> WHAT IS REQUIRED: Give the text of each of the records below as a JSON list of strings, with one string per line and blank lines omitted.

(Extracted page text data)

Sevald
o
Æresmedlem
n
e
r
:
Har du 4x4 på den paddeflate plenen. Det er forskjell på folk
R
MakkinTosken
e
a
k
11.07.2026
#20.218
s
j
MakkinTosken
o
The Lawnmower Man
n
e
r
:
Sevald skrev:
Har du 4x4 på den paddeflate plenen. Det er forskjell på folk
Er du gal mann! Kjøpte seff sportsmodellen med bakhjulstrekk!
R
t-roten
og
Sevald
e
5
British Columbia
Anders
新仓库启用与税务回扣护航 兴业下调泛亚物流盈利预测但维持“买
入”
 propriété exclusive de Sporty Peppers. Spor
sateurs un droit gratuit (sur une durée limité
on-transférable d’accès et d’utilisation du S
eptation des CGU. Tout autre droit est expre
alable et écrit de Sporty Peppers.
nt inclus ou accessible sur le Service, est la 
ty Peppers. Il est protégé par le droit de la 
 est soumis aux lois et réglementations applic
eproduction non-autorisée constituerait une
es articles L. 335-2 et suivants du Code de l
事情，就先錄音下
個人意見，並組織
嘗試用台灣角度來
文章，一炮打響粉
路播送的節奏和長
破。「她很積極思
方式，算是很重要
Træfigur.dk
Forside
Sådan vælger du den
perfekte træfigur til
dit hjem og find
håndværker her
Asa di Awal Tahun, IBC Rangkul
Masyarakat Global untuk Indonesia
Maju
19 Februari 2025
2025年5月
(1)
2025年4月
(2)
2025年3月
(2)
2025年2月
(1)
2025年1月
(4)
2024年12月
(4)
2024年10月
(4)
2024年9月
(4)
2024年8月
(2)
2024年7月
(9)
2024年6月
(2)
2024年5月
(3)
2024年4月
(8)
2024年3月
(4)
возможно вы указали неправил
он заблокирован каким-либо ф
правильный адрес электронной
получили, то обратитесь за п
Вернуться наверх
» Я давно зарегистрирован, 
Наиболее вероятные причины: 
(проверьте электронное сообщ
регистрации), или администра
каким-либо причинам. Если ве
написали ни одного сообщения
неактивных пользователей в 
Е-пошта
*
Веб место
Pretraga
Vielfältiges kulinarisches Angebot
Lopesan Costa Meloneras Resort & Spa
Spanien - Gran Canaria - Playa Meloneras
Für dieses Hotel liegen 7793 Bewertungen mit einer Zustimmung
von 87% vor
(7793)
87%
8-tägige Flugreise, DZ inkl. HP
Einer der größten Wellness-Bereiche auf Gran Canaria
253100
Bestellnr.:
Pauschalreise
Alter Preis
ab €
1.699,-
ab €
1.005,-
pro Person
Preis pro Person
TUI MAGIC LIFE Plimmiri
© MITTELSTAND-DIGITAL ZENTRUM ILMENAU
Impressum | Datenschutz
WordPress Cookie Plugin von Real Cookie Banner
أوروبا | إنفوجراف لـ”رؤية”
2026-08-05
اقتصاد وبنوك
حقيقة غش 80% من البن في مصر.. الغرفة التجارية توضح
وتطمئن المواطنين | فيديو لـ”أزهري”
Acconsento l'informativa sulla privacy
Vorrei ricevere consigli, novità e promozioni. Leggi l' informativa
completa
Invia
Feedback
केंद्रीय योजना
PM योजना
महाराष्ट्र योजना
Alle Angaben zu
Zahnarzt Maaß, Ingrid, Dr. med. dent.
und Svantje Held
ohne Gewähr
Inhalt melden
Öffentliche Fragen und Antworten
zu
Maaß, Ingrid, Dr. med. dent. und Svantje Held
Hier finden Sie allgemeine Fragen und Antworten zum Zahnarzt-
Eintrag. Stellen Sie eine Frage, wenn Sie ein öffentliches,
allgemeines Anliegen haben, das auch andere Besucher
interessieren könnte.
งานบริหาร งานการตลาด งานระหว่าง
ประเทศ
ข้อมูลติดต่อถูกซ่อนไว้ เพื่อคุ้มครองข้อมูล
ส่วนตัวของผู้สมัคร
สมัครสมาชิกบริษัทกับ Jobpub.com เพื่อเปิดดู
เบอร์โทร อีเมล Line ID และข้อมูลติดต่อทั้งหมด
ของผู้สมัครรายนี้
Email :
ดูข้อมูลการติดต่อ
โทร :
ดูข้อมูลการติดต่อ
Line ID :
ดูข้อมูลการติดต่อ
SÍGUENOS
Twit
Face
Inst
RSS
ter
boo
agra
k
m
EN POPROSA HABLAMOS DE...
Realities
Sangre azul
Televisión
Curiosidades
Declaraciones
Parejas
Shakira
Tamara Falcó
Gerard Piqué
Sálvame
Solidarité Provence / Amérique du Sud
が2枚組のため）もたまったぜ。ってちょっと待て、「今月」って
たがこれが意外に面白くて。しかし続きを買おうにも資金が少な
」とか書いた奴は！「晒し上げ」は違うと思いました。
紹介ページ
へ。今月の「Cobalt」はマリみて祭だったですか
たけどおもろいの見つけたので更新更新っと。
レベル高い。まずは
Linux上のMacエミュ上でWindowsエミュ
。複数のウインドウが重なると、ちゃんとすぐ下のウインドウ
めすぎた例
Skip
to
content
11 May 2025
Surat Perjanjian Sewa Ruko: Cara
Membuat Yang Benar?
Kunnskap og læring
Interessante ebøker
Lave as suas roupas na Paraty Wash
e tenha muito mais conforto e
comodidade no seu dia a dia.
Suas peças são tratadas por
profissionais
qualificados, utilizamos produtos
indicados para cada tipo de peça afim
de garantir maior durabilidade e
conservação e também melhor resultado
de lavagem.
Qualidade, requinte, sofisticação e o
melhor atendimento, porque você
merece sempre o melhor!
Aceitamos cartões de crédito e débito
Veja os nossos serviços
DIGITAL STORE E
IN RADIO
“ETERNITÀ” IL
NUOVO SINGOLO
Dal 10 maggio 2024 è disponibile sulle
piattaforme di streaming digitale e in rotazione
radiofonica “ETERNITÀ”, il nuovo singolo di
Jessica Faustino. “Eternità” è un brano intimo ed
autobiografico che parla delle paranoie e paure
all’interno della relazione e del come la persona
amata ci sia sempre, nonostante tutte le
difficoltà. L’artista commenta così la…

> RESULT:
[
  "Sevald",
  "o",
  "Æresmedlem",
  "n",
  "e",
  "r",
  ":",
  "Har du 4x4 på den paddeflate plenen. Det er forskjell på folk",
  "R",
  "MakkinTosken",
  "e",
  "a",
  "k",
  "11.07.2026",
  "#20.218",
  "s",
  "j",
  "MakkinTosken",
  "o",
  "The Lawnmower Man",
  "n",
  "e",
  "r",
  ":",
  "Sevald skrev:",
  "Har du 4x4 på den paddeflate plenen. Det er forskjell på folk",
  "Er du gal mann! Kjøpte seff sportsmodellen med bakhjulstrekk!",
  "R",
  "t-roten",
  "og",
  "Sevald",
  "e",
  "5",
  "British Columbia",
  "Anders",
  "新仓库启用与税务回扣护航 兴业下调泛亚物流盈利预测但维持“买",
  "入”",
  " propriété exclusive de Sporty Peppers. Spor",
  "sateurs un droit gratuit (sur une durée limité",
  "on-transférable d’accès et d’utilisation du S",
  "eptation des CGU. Tout autre droit est expre",
  "alable et écrit de Sporty Peppers.",
  "nt inclus ou accessible sur le Service, est la ",
  "ty Peppers. Il est protégé par le droit de la ",
  " est soumis aux lois et réglementations applic",
  "eproduction non-autorisée constituerait une",
  "es articles L. 335-2 et suivants du Code de l",
  "事情，就先錄音下",
  "個人意見，並組織",
  "嘗試用台灣角度來",
  "文章，一炮打響粉",
  "路播送的節奏和長",
  "破。「她很積極思",
  "方式，算是很重要",
  "Træfigur.dk",
  "Forside",
  "Sådan vælger du den",
  "perfekte træfigur til",
  "dit hjem og find",
  "håndværker her",
  "Asa di Awal Tahun, IBC Rangkul",
  "Masyarakat Global untuk Indonesia",
  "Maju",
  "19 Februari 2025",
  "2025年5月",
  "(1)",
  "2025年4月",
  "(2)",
  "2025年3月",
  "(2)",
  "2025年2月",
  "(1)",
  "2025年1月",
  "(4)",
  "2024年12月",
  "(4)",
  "2024年10月",
  "(4)",
  "2024年9月",
  "(4)",
  "2024年8月",
  "(2)",
  "2024年7月",
  "(9)",
  "2024年6月",
  "(2)",
  "2024年5月",
  "(3)",
  "2024年4月",
  "(8)",
  "2024年3月",
  "(4)",
  "возможно вы указали неправил",
  "он заблокирован каким-либо ф",
  "правильный адрес электронной",
  "получили, то обратитесь за п",
  "Вернуться наверх",
  "» Я давно зарегистрирован, ",
  "Наиболее вероятные причины: ",
  "(проверьте электронное сообщ",
  "регистрации), или администра",
  "каким-либо причинам. Если ве",
  "написали ни одного сообщения",
  "неактивных пользователей в ",
  "Е-пошта",
  "*",
  "Веб место",
  "Pretraga",
  "Vielfältiges kulinarisches Angebot",
  "Lopesan Costa Meloneras Resort & Spa",
  "Spanien - Gran Canaria - Playa Meloneras",
  "Für dieses Hotel liegen 7793 Bewertungen mit einer Zustimmung",
  "von 87% vor",
  "(7793)",
  "87%",
  "8-tägige Flugreise, DZ inkl. HP",
  "Einer der größten Wellness-Bereiche auf Gran Canaria",
  "253100",
  "Bestellnr.:",
  "Pauschalreise",
  "Alter Preis",
  "ab €",
  "1.699,-",
  "ab €",
  "1.005,-",
  "pro Person",
  "Preis pro Person",
  "TUI MAGIC LIFE Plimmiri",
  "© MITTELSTAND-DIGITAL ZENTRUM ILMENAU",
  "Impressum | Datenschutz",
  "WordPress Cookie Plugin von Real Cookie Banner",
  "أوروبا | إنفوجراف لـ”رؤية”",
  "2026-08-05",
  "اقتصاد وبنوك",
  "حقيقة غش 80% من البن في مصر.. الغرفة التجارية توضح",
  "وتطمئن المواطنين | فيديو لـ”أزهري”",
  "Acconsento l'informativa sulla privacy",
  "Vorrei ricevere consigli, novità e promozioni. Leggi l' informativa",
  "completa",
  "Invia",
  "Feedback",
  "केंद्रीय योजना",
  "PM योजना",
  "महाराष्ट्र योजना",
  "Alle Angaben zu",
  "Zahnarzt Maaß, Ingrid, Dr. med. dent.",
  "und Svantje Held",
  "ohne Gewähr",
  "Inhalt melden",
  "Öffentliche Fragen und Antworten",
  "zu",
  "Maaß, Ingrid, Dr. med. dent. und Svantje Held",
  "Hier finden Sie allgemeine Fragen und Antworten zum Zahnarzt-",
  "Eintrag. Stellen Sie eine Frage, wenn Sie ein öffentliches,",
  "allgemeines Anliegen haben, das auch andere Besucher",
  "interessieren könnte.",
  "งานบริหาร งานการตลาด งานระหว่าง",
  "ประเทศ",
  "ข้อมูลติดต่อถูกซ่อนไว้ เพื่อคุ้มครองข้อมูล",
  "ส่วนตัวของผู้สมัคร",
  "สมัครสมาชิกบริษัทกับ Jobpub.com เพื่อเปิดดู",
  "เบอร์โทร อีเมล Line ID และข้อมูลติดต่อทั้งหมด",
  "ของผู้สมัครรายนี้",
  "Email :",
  "ดูข้อมูลการติดต่อ",
  "โทร :",
  "ดูข้อมูลการติดต่อ",
  "Line ID :",
  "ดูข้อมูลการติดต่อ",
  "SÍGUENOS",
  "Twit",
  "Face",
  "Inst",
  "RSS",
  "ter",
  "boo",
  "agra",
  "k",
  "m",
  "EN POPROSA HABLAMOS DE...",
  "Realities",
  "Sangre azul",
  "Televisión",
  "Curiosidades",
  "Declaraciones",
  "Parejas",
  "Shakira",
  "Tamara Falcó",
  "Gerard Piqué",
  "Sálvame",
  "Solidarité Provence / Amérique du Sud",
  "が2枚組のため）もたまったぜ。ってちょっと待て、「今月」って",
  "たがこれが意外に面白くて。しかし続きを買おうにも資金が少な",
  "」とか書いた奴は！「晒し上げ」は違うと思いました。",
  "紹介ページ",
  "へ。今月の「Cobalt」はマリみて祭だったですか",
  "たけどおもろいの見つけたので更新更新っと。",
  "レベル高い。まずは",
  "Linux上のMacエミュ上でWindowsエミュ",
  "。複数のウインドウが重なると、ちゃんとすぐ下のウインドウ",
  "めすぎた例",
  "Skip",
  "to",
  "content",
  "11 May 2025",
  "Surat Perjanjian Sewa Ruko: Cara",
  "Membuat Yang Benar?",
  "Kunnskap og læring",
  "Interessante ebøker",
  "Lave as suas roupas na Paraty Wash",
  "e tenha muito mais conforto e",
  "comodidade no seu dia a dia.",
  "Suas peças são tratadas por",
  "profissionais",
  "qualificados, utilizamos produtos",
  "indicados para cada tipo de peça afim",
  "de garantir maior durabilidade e",
  "conservação e também melhor resultado",
  "de lavagem.",
  "Qualidade, requinte, sofisticação e o",
  "melhor atendimento, porque você",
  "merece sempre o melhor!",
  "Aceitamos cartões de crédito e débito",
  "Veja os nossos serviços",
  "DIGITAL STORE E",
  "IN RADIO",
  "“ETERNITÀ” IL",
  "NUOVO SINGOLO",
  "Dal 10 maggio 2024 è disponibile sulle",
  "piattaforme di streaming digitale e in rotazione",
  "radiofonica “ETERNITÀ”, il nuovo singolo di",
  "Jessica Faustino. “Eternità” è un brano intimo ed",
  "autobiografico che parla delle paranoie e paure",
  "all’interno della relazione e del come la persona",
  "amata ci sia sempre, nonostante tutte le",
  "difficoltà. L’artista commenta così la…"
]